Samuel T. Herring of Future Islands. Photo by Mike Kilargis
Samuel T. Herring of Future Islands. Photo by Mike Kilargis

Click here to see a photo gallery from the Future Islands show.

The last time Future Islands visited Philly they were crammed into the First Unitarian Church of Philadelphia on Chestnut Street. It was a packed house, sure, but it was a small packed house. Not long after that show, however, the band hit their tipping point. Now their following has grown to saturation, so much so that UT booked them for two consecutive nights this weekend, both shows selling out almost immediately.

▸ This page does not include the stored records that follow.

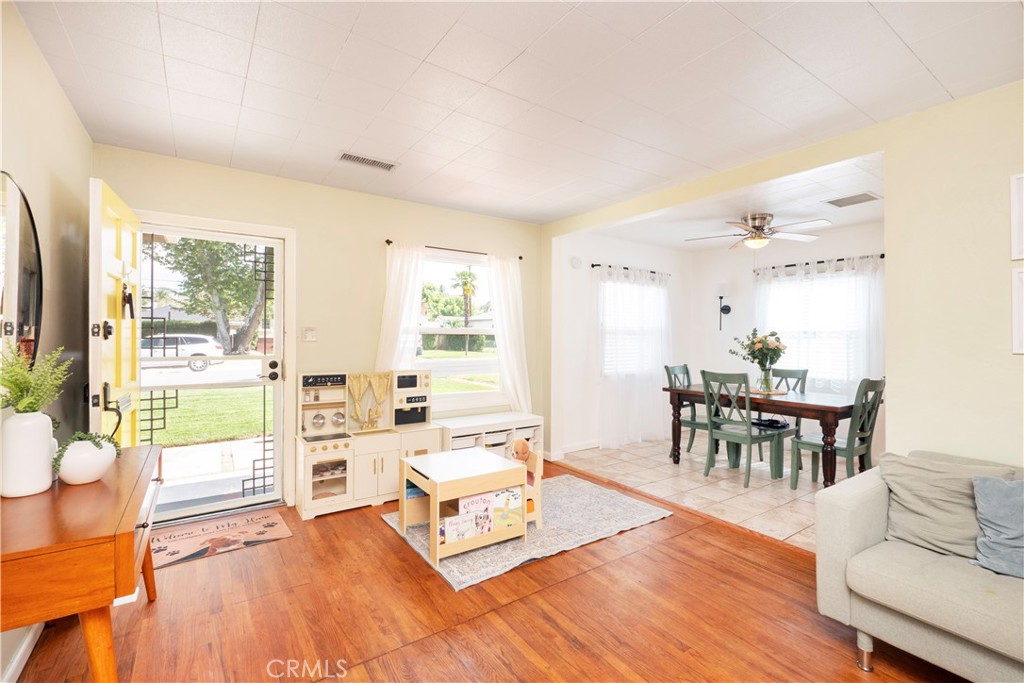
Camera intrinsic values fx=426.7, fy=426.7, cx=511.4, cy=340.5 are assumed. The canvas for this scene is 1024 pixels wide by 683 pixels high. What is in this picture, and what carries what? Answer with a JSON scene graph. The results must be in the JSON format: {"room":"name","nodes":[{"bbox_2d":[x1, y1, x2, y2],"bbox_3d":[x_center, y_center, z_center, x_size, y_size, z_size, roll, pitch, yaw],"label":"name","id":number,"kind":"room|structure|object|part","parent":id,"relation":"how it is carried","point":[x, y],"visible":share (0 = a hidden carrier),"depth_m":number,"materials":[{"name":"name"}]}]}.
{"room":"living room","nodes":[
{"label":"living room","id":0,"kind":"room"},
{"bbox_2d":[0,0,94,680],"bbox_3d":[-1.172,0.005,0.483,0.144,2.537,5.184,0,0,-35],"label":"left wall","id":1,"kind":"structure","parent":0,"point":[53,164],"depth_m":1.95,"materials":[{"name":"beige paint"}]},
{"bbox_2d":[0,171,42,371],"bbox_3d":[-1.840,-0.192,1.559,0.021,0.845,0.760,0,0,-35],"label":"mirror","id":2,"kind":"object","parent":1,"relation":"attached to","point":[29,317],"visible":0.91,"depth_m":1.61,"materials":[{"name":"black mirror"}]},
{"bbox_2d":[0,624,42,682],"bbox_3d":[-1.491,1.217,0.963,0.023,0.087,3.405,0,0,-35],"label":"baseboard","id":3,"kind":"structure","parent":1,"relation":"attached to","point":[27,642],"depth_m":1.65,"materials":[{"name":"white paint"}]},
{"bbox_2d":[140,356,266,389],"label":"road","id":4,"kind":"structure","parent":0,"point":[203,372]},
{"bbox_2d":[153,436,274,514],"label":"walkway","id":5,"kind":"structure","parent":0,"point":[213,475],"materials":[{"name":"grey concrete"}]},
{"bbox_2d":[93,143,545,518],"bbox_3d":[-1.184,-0.005,3.742,3.726,2.534,0.154,0,0,-35],"label":"back wall","id":6,"kind":"structure","parent":0,"point":[307,224],"depth_m":3.49,"materials":[{"name":"beige paint"}]},
{"bbox_2d":[137,223,285,525],"bbox_3d":[-2.165,0.239,3.096,0.876,2.012,0.128,0,0,-35],"label":"storm door","id":7,"kind":"structure","parent":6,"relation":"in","point":[277,357],"depth_m":3.15,"materials":[{"name":"glass"}]},
{"bbox_2d":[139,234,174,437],"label":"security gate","id":8,"kind":"object","parent":7,"relation":"attached to","point":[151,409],"visible":0.56,"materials":[{"name":"black metal"}]},
{"bbox_2d":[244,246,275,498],"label":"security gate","id":9,"kind":"object","parent":7,"relation":"attached to","point":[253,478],"visible":0.78,"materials":[{"name":"black metal"}]},
{"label":"door hardware","id":10,"kind":"part","parent":7,"relation":"part of","materials":[{"name":"black metal"}]},
{"bbox_2d":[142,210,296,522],"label":"door frame","id":11,"kind":"structure","parent":6,"relation":"attached to","point":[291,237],"depth_m":3.26,"materials":[{"name":"white paint"}]},
{"bbox_2d":[89,177,142,445],"bbox_3d":[-2.220,0.247,2.429,0.175,2.030,0.891,0,0,-35],"label":"front door","id":12,"kind":"structure","parent":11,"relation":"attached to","point":[115,212],"depth_m":2.22,"materials":[{"name":"yellow paint"}]},
{"bbox_3d":[-2.000,0.362,2.168,0.091,0.245,0.154,0,0,-35],"label":"door handle","id":13,"kind":"part","parent":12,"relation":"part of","materials":[{"name":"black metal"}]},
{"bbox_2d":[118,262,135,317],"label":"door ornament","id":14,"kind":"object","parent":12,"relation":"hanging from","point":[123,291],"visible":0.96,"depth_m":2.27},
{"bbox_2d":[301,326,317,341],"bbox_3d":[-1.606,-0.054,3.385,0.107,0.119,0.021,0,0,-35],"label":"light switch","id":15,"kind":"object","parent":6,"relation":"attached to","point":[309,335],"visible":0.97,"depth_m":3.38,"materials":[{"name":"white plastic"}]},
{"bbox_2d":[384,238,523,260],"bbox_3d":[-0.528,-0.857,4.058,1.370,0.044,0.106,0,0,-35],"label":"curtain rod","id":16,"kind":"object","parent":6,"relation":"attached to","point":[520,257],"visible":0.67,"depth_m":3.96,"materials":[{"name":"metal"}]},
{"bbox_2d":[375,240,424,373],"bbox_3d":[-0.976,0.134,3.725,0.444,1.961,0.102,0,0,-35],"label":"white curtain","id":17,"kind":"object","parent":16,"relation":"hanging from","point":[415,301],"visible":0.6,"depth_m":3.73,"materials":[{"name":"white fabric"}]},
{"bbox_2d":[486,253,531,415],"bbox_3d":[-0.015,0.100,4.317,0.486,1.951,0.107,0,0,-35],"label":"white curtain","id":18,"kind":"object","parent":16,"relation":"hanging from","point":[509,381],"visible":0.82,"depth_m":4.31,"materials":[{"name":"white fabric"}]},
{"bbox_2d":[417,248,503,409],"bbox_3d":[-0.528,-0.080,4.112,1.179,1.470,0.133,0,0,-35],"label":"window","id":19,"kind":"structure","parent":6,"relation":"in","point":[443,361],"depth_m":4.16,"materials":[{"name":"white glass"}]},
{"bbox_2d":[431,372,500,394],"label":"lawn","id":20,"kind":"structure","parent":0,"point":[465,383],"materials":[{"name":"green plant"}]},
{"bbox_2d":[2,456,967,682],"bbox_3d":[0.273,1.312,1.549,3.995,0.100,5.684,0,0,-35],"label":"wood floor","id":21,"kind":"structure","parent":0,"point":[686,536],"depth_m":1.95,"materials":[{"name":"brown wood"}]},
{"bbox_2d":[0,443,161,682],"bbox_3d":[-1.572,0.896,1.519,0.465,0.740,1.148,0,0,-35],"label":"wooden desk","id":22,"kind":"object","parent":21,"relation":"on","point":[133,514],"visible":0.9,"depth_m":1.22,"materials":[{"name":"brown wood"}]},
{"bbox_2d":[1,410,56,498],"bbox_3d":[-1.636,0.380,1.438,0.134,0.269,0.134,0,0,-35],"label":"white vase","id":23,"kind":"object","parent":22,"relation":"on","point":[47,435],"visible":0.96,"depth_m":1.40,"materials":[{"name":"white ceramic"}]},
{"bbox_2d":[0,344,72,413],"bbox_3d":[-1.608,0.165,1.407,0.234,0.305,0.270,0,0,-35],"label":"fern plant","id":24,"kind":"object","parent":23,"relation":"in","point":[11,383],"visible":0.87,"depth_m":1.40,"materials":[{"name":"green plant"}]},
{"bbox_2d":[57,437,117,484],"bbox_3d":[-1.587,0.447,1.598,0.173,0.151,0.176,0,0,-35],"label":"white vase","id":25,"kind":"object","parent":22,"relation":"on","point":[81,476],"visible":0.83,"depth_m":1.55,"materials":[{"name":"white ceramic"}]},
{"bbox_2d":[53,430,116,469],"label":"plant","id":26,"kind":"object","parent":25,"relation":"in","point":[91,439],"visible":0.53,"depth_m":1.56,"materials":[{"name":"green plant"}]},
{"bbox_2d":[150,510,291,569],"bbox_3d":[-1.895,1.255,2.716,0.795,0.010,0.497,0,0,-35],"label":"doormat","id":27,"kind":"object","parent":21,"relation":"on","point":[275,524],"visible":0.93,"depth_m":2.70,"materials":[{"name":"carpet"}]},
{"bbox_2d":[296,368,437,519],"bbox_3d":[-1.130,0.757,3.465,1.116,1.035,0.434,0,0,-35],"label":"play kitchen","id":28,"kind":"object","parent":21,"relation":"on","point":[305,476],"visible":0.84,"depth_m":3.36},
{"bbox_2d":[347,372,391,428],"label":"curtain","id":29,"kind":"object","parent":28,"relation":"hanging from","point":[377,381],"visible":0.96,"depth_m":3.48,"materials":[{"name":"fabric"}]},
{"bbox_2d":[435,411,543,459],"bbox_3d":[-0.234,1.000,4.019,1.030,0.528,0.449,0,0,-35],"label":"storage bench","id":30,"kind":"object","parent":21,"relation":"on","point":[528,417],"visible":0.52,"depth_m":3.94,"materials":[{"name":"white wood"}]},
{"bbox_2d":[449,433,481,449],"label":"storage bin","id":31,"kind":"object","parent":30,"relation":"in","point":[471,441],"visible":0.3,"depth_m":3.71,"materials":[{"name":"white"}]},
{"bbox_2d":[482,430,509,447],"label":"storage basket","id":32,"kind":"object","parent":30,"relation":"in","point":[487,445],"visible":0.37,"depth_m":3.93,"materials":[{"name":"white plastic"}]},
{"bbox_2d":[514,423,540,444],"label":"storage bin","id":33,"kind":"object","parent":30,"relation":"in","point":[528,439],"visible":0.37,"depth_m":4.19,"materials":[{"name":"white"}]},
{"bbox_2d":[381,472,672,590],"bbox_3d":[0.085,1.264,3.116,1.721,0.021,1.254,0,0,-35],"label":"area rug","id":34,"kind":"object","parent":21,"relation":"on","point":[594,490],"visible":0.63,"depth_m":2.83,"materials":[{"name":"grey carpet"}]},
{"bbox_2d":[399,447,528,566],"bbox_3d":[-0.310,1.025,2.751,0.628,0.473,0.600,0,0,-35],"label":"table","id":35,"kind":"object","parent":34,"relation":"on","point":[437,476],"visible":0.92,"depth_m":2.62,"materials":[{"name":"wood"}]},
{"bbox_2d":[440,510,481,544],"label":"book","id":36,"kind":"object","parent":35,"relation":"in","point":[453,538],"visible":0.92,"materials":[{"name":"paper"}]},
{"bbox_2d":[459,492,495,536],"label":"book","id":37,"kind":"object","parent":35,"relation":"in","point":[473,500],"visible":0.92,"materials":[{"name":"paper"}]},
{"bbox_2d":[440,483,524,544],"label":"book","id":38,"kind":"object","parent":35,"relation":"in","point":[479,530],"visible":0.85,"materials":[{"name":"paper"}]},
{"bbox_2d":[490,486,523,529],"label":"book","id":39,"kind":"object","parent":35,"relation":"in","point":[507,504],"visible":0.94,"depth_m":2.62,"materials":[{"name":"paper"}]},
{"bbox_2d":[506,435,542,530],"bbox_3d":[-0.011,0.955,2.920,0.316,0.590,0.359,0,0,-35],"label":"child chair","id":40,"kind":"object","parent":34,"relation":"on","point":[520,443],"visible":0.39,"depth_m":2.87,"materials":[{"name":"wood"}]},
{"bbox_2d":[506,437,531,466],"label":"stuffed toy","id":41,"kind":"object","parent":40,"relation":"in","point":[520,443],"visible":0.74,"depth_m":2.90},
{"bbox_2d":[816,448,1023,682],"bbox_3d":[2.247,0.889,1.109,0.963,0.805,2.200,0,0,-35],"label":"sofa","id":42,"kind":"object","parent":21,"relation":"on","point":[858,532],"visible":0.86,"depth_m":1.61,"materials":[{"name":"fabric"}]},
{"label":"sofa leg","id":43,"kind":"part","parent":42,"relation":"part of","materials":[{"name":"silver metal"}]},
{"bbox_2d":[879,453,1018,559],"bbox_3d":[1.850,0.697,1.791,0.269,0.362,0.497,0,0,-35],"label":"pillow","id":44,"kind":"object","parent":42,"relation":"on","point":[900,494],"visible":0.74,"depth_m":1.79,"materials":[{"name":"grey fabric"}]},
{"bbox_2d":[970,476,1023,578],"bbox_3d":[2.004,0.702,1.517,0.253,0.340,0.520,0,0,-35],"label":"blue pillow","id":45,"kind":"object","parent":42,"relation":"on","point":[984,484],"visible":1,"depth_m":1.61,"materials":[{"name":"blue fabric"}]},
{"bbox_2d":[10,0,1023,223],"bbox_3d":[0.234,-1.276,1.845,3.886,0.106,5.205,0,0,-35],"label":"ceiling","id":46,"kind":"structure","parent":0,"point":[423,54],"depth_m":2.03,"materials":[{"name":"white paint"}]},
{"bbox_2d":[336,151,398,170],"bbox_3d":[-0.997,-1.236,2.949,0.385,0.013,0.161,0,0,-35],"label":"ceiling vent","id":47,"kind":"object","parent":46,"relation":"attached to","point":[351,158],"visible":0.99,"depth_m":2.93,"materials":[{"name":"white metal"}]},
{"bbox_2d":[555,231,691,457],"bbox_3d":[1.423,0.015,5.398,2.651,2.532,0.141,0,0,-35],"label":"dining side wall","id":48,"kind":"structure","parent":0,"point":[606,253],"depth_m":4.93,"materials":[{"name":"white paint"}]},
{"bbox_2d":[547,440,600,459],"bbox_3d":[0.984,1.210,4.917,1.938,0.096,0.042,0,0,-35],"label":"baseboard","id":49,"kind":"structure","parent":48,"relation":"attached to","point":[588,445],"depth_m":4.77,"materials":[{"name":"white paint"}]},
{"bbox_2d":[570,255,582,268],"bbox_3d":[0.724,-0.881,4.783,0.147,0.134,0.038,0,0,-35],"label":"smoke detector","id":50,"kind":"object","parent":48,"relation":"attached to","point":[578,259],"visible":0.98,"depth_m":4.76,"materials":[{"name":"white"}]},
{"bbox_2d":[589,263,670,277],"bbox_3d":[1.484,-0.870,5.307,1.353,0.052,0.113,0,0,-35],"label":"curtain rod","id":51,"kind":"object","parent":48,"relation":"attached to","point":[652,271],"visible":0.64,"depth_m":5.16,"materials":[{"name":"black metal"}]},
{"bbox_2d":[598,264,671,448],"bbox_3d":[1.556,0.185,5.222,1.361,2.119,0.137,0,0,-35],"label":"sheer curtain","id":52,"kind":"object","parent":51,"relation":"hanging from","point":[642,393],"visible":0.87,"depth_m":5.16,"materials":[{"name":"white fabric"}]},
{"bbox_2d":[599,275,664,380],"bbox_3d":[1.499,-0.130,5.371,1.228,1.339,0.143,0,0,-35],"label":"window","id":53,"kind":"structure","parent":48,"relation":"in","point":[606,359],"depth_m":5.31,"materials":[{"name":"white glass"}]},
{"bbox_2d":[557,435,833,551],"bbox_3d":[2.380,1.308,4.163,2.558,0.097,3.573,0,0,-35],"label":"tile floor","id":54,"kind":"structure","parent":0,"point":[682,472],"depth_m":3.79,"materials":[{"name":"beige tile"}]},
{"bbox_2d":[664,364,706,458],"bbox_3d":[2.028,0.778,4.672,0.454,1.008,0.522,0,0,-35],"label":"dining chair","id":55,"kind":"object","parent":54,"relation":"on","point":[686,367],"visible":0.57,"depth_m":4.69,"materials":[{"name":"green wood"}]},
{"bbox_2d":[700,370,786,487],"bbox_3d":[2.102,0.782,3.943,0.511,0.978,0.454,0,0,-35],"label":"dining chair","id":56,"kind":"object","parent":54,"relation":"on","point":[750,437],"visible":0.98,"depth_m":3.86,"materials":[{"name":"green wood"}]},
{"bbox_2d":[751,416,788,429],"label":"black bag","id":57,"kind":"object","parent":56,"relation":"on","point":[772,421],"visible":0.86,"depth_m":4.11,"materials":[{"name":"black"}]},
{"bbox_2d":[663,383,859,487],"bbox_3d":[2.418,0.893,4.136,0.894,0.756,1.599,0,0,-35],"label":"dining table","id":58,"kind":"object","parent":54,"relation":"on","point":[832,409],"visible":0.74,"depth_m":3.73,"materials":[{"name":"brown wood"}]},
{"bbox_2d":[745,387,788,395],"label":"placemat","id":59,"kind":"object","parent":58,"relation":"on","point":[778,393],"visible":0.73,"depth_m":4.19,"materials":[{"name":"brown wicker"}]},
{"bbox_2d":[757,366,774,392],"bbox_3d":[2.527,0.385,4.248,0.143,0.232,0.143,0,0,-35],"label":"glass vase","id":60,"kind":"object","parent":59,"relation":"on","point":[766,383],"visible":0.94,"depth_m":4.21,"materials":[{"name":"clear glass"}]},
{"bbox_2d":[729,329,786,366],"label":"flower bouquet","id":61,"kind":"object","parent":60,"relation":"in","point":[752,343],"visible":0.91,"depth_m":4.24,"materials":[{"name":"plant"}]},
{"bbox_2d":[763,365,808,462],"bbox_3d":[2.822,0.782,4.588,0.531,0.998,0.464,0,0,-35],"label":"dining chair","id":62,"kind":"object","parent":54,"relation":"on","point":[804,371],"visible":0.42,"depth_m":4.61,"materials":[{"name":"green wood"}]},
{"bbox_2d":[793,377,884,489],"bbox_3d":[2.759,0.782,3.589,0.460,1.006,0.522,0,0,-35],"label":"dining chair","id":63,"kind":"object","parent":54,"relation":"on","point":[866,447],"visible":0.75,"depth_m":3.51,"materials":[{"name":"wood"}]},
{"bbox_2d":[564,153,885,251],"bbox_3d":[2.349,-1.273,4.205,2.620,0.116,3.171,0,0,-35],"label":"dining ceiling","id":64,"kind":"structure","parent":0,"point":[776,210],"depth_m":3.98,"materials":[{"name":"white paint"}]},
{"bbox_2d":[685,211,831,249],"bbox_3d":[2.380,-1.016,4.208,1.219,0.385,1.217,0,0,20],"label":"ceiling fan","id":65,"kind":"object","parent":64,"relation":"attached to","point":[754,218],"visible":0.99,"depth_m":4.10,"materials":[{"name":"metal"}]},
{"bbox_2d":[824,192,880,207],"bbox_3d":[2.914,-1.204,3.649,0.290,0.013,0.336,0,0,-35],"label":"ceiling vent","id":66,"kind":"object","parent":64,"relation":"attached to","point":[856,202],"visible":0.99,"depth_m":3.63,"materials":[{"name":"metal"}]},
{"bbox_2d":[544,79,1023,473],"bbox_3d":[1.934,0.016,2.667,0.131,2.517,5.100,0,0,-35],"label":"right wall","id":67,"kind":"structure","parent":0,"point":[914,156],"depth_m":2.23,"materials":[{"name":"beige paint"}]},
{"bbox_2d":[1010,172,1023,258],"bbox_3d":[2.426,-0.562,1.830,0.030,0.403,0.387,0,0,-35],"label":"picture frame","id":68,"kind":"object","parent":67,"relation":"attached to","point":[1020,216],"visible":1,"depth_m":1.96,"materials":[{"name":"white"}]},
{"bbox_2d":[1011,264,1023,354],"bbox_3d":[2.416,-0.136,1.829,0.030,0.401,0.384,0,0,-35],"label":"picture frame","id":69,"kind":"object","parent":67,"relation":"attached to","point":[1022,335],"visible":0.99,"depth_m":1.96,"materials":[{"name":"white"}]},
{"bbox_2d":[688,222,884,463],"bbox_3d":[3.465,0.019,4.815,0.135,2.534,3.093,0,0,-35],"label":"dining back wall","id":70,"kind":"structure","parent":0,"point":[806,255],"depth_m":5.41,"materials":[{"name":"white paint"}]},
{"bbox_2d":[715,281,731,330],"bbox_3d":[2.779,-0.449,5.619,0.167,0.641,0.164,0,0,-35],"label":"wall sconce","id":71,"kind":"object","parent":70,"relation":"attached to","point":[728,309],"visible":0.99,"depth_m":5.60,"materials":[{"name":"black metal"}]},
{"bbox_2d":[760,268,867,390],"bbox_3d":[3.449,-0.112,4.867,0.143,1.341,1.185,0,0,-35],"label":"dining window","id":72,"kind":"structure","parent":70,"relation":"in","point":[834,305],"depth_m":4.84,"materials":[{"name":"white glass"}]},
{"bbox_2d":[755,254,884,271],"bbox_3d":[3.476,-0.877,4.810,0.126,0.053,1.430,0,0,-35],"label":"curtain rod","id":73,"kind":"object","parent":70,"relation":"attached to","point":[842,259],"visible":0.62,"depth_m":4.76,"materials":[{"name":"black metal"}]},
{"bbox_2d":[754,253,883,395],"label":"curtain","id":74,"kind":"object","parent":73,"relation":"hanging from","point":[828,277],"visible":0.48,"depth_m":4.64,"materials":[{"name":"white fabric"}]},
{"label":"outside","id":75,"kind":"structure","parent":0,"visible":0},
{"bbox_2d":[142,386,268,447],"label":"lawn","id":76,"kind":"structure","parent":75,"point":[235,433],"depth_m":8.41,"materials":[{"name":"green plant"}]},
{"label":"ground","id":77,"kind":"structure","parent":75,"visible":0},
{"bbox_2d":[140,334,224,371],"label":"car","id":78,"kind":"object","parent":77,"relation":"on","point":[185,351],"visible":0.54,"materials":[{"name":"white metal"}]},
{"bbox_2d":[151,236,269,357],"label":"tree","id":79,"kind":"object","parent":77,"relation":"on","point":[199,253],"visible":0.57,"materials":[{"name":"green plant"}]},
{"bbox_2d":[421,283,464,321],"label":"tree","id":80,"kind":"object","parent":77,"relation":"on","point":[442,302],"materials":[{"name":"green plant"}]},
{"bbox_2d":[453,268,478,326],"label":"palm tree","id":81,"kind":"object","parent":77,"relation":"on","point":[463,283],"visible":0.82,"materials":[{"name":"plant"}]}
]}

Entrancing the audience Jan. 10, Future Islands – comprising Gerrit Welmers on keyboards, William Cashion on bass guitar, Michael Lowry on drums, and Herring on a kaleidoscope of vocals – pulled heavily from 2014’s Singles, including (singles) “Seasons” and “Back in the Tall Grass,” and honored their early output with songs like “Beach Foam” from their first album, Wave Like Home (2008).

Samuel T. Herring of Future Islands. Photo by Mike Kilargis
Samuel T. Herring of Future Islands. Photo by Mike Kilargis

Herring, a kinetic, acrobatic performer, juked and writhed around the stage, pounding his chest and forehead in apparent anguish and occasionally casting his gaze upward as though addressing some presence floating just above the crowd. Herring is something of a split-personality performer, cycling through a series of voices – each textured, emotive and just slightly bizarre – including a vaguely medieval British accent and a demonic growl reminiscent of Christian Bale’s snarling Batman. By all accounts, the frontman seemed about midway through an effective exorcism from first to final song. He was all but foaming at the mouth.

It was a frenetic, cathartic performance – and it’s hard to imagine how Future Islands summoned the energy to do it all again the following night. It’s early in 2015, but we’ve already got a pretty hard act to follow.